Any photos of Burger King during the Spacemonkey Stakeout?


----------



## editor (Dec 31, 2011)

ddraig said:


> those penguin stabiliser (sp?) skate things are well cool


I'd never seen them before and was well impressed!


----------



## editor (Dec 31, 2011)

Detroit City said:


> i used to live in cardiff when i was around 4 or 5


You wouldn't recognise the place now!


----------



## wayward bob (Dec 31, 2011)

ddraig said:


> those penguin stabiliser (sp?) skate things are well cool



they're awesome  i never have to go skating again


----------



## ddraig (Dec 31, 2011)

rover07 said:


> Any photos of Burger King during the Spacemonkey Stakeout?
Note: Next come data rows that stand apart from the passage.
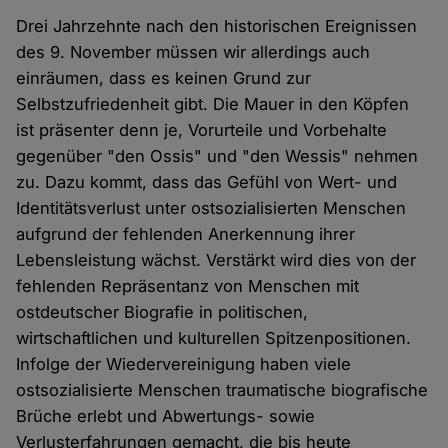
Drei Jahrzehnte nach den historischen Ereignissen
des 9. November müssen wir allerdings auch
einräumen, dass es keinen Grund zur
Selbstzufriedenheit gibt. Die Mauer in den Köpfen
ist präsenter denn je, Vorurteile und Vorbehalte
gegenüber "den Ossis" und "den Wessis" nehmen
zu. Dazu kommt, dass das Gefühl von Wert- und
Identitätsverlust unter ostsozialisierten Menschen
aufgrund der fehlenden Anerkennung ihrer
Lebensleistung wächst. Verstärkt wird dies von der
fehlenden Repräsentanz von Menschen mit
ostdeutscher Biografie in politischen,
wirtschaftlichen und kulturellen Spitzenpositionen.
Infolge der Wiedervereinigung haben viele
ostsozialisierte Menschen traumatische biografische
Brüche erlebt und Abwertungs- sowie
Verlusterfahrungen gemacht, die bis heute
there is a pic of it! but not during the stakeout


----------



## weltweit (Dec 31, 2011)

When did St Marys street become pedestrianised?


----------



## ddraig (Dec 31, 2011)

over the last year or 2, not long been finished, not pedestrianised all the way down. you can still drive from the road that comes in opposite the Sandringham hotel down to the end, one way
they did it in bits and have something called the Castle Quarter at the top


----------



## ddraig (Dec 31, 2011)

http://cardiff.gov.uk/content.asp?id=5318&d1=0

http://www.cardiff.gov.uk/content.asp?nav=2870,4048,4188,5137&parent_directory_id=2865


----------



## High Voltage (Dec 31, 2011)

ddraig said:


> there is a pic of it! but not during the stakeout



Do you think, when everything's gone to trial an' all and the ne'er do wells have been banged up good and proper, that this building will get one of those Blue Circle plaque things and become a tourist attraction


----------



## Detroit City (Dec 31, 2011)

editor said:


> You wouldn't recognise the place now!


yea it was pretty dumpy back in the late '60s


----------



## 1927 (Dec 31, 2011)

Detroit City said:


> yea it was pretty dumpy back in the late '60s



Says a man who lives in Detroit. Oh how I am laughing!


----------



## poisondwarf (Dec 31, 2011)

Detroit City said:


> yea it was pretty dumpy back in the late '60s




I would have loved to have lived in cardiff in the '60s. The docks would have been pretty vibrant around then.


----------



## Detroit City (Jan 4, 2012)

1927 said:


> Says a man who lives in Detroit. Oh how I am laughing!


the suburbs of detroit match those of any other major city...the city proper is a dump


----------



## Johnny Canuck3 (Jan 4, 2012)

editor said:


> I was a bit miffed there that was no snow this year, but I had a fab time in Cardiff and grabbed a few pics on my travels. Photos from the bay to follow!
> 
> 
> 
> ...



Thanks for that. It's always interesting to see photos of faraway places.


----------



## Badgers (Jan 4, 2012)

Good to see a Cardiff statue with a bird on it's head instead of a traffic cone


----------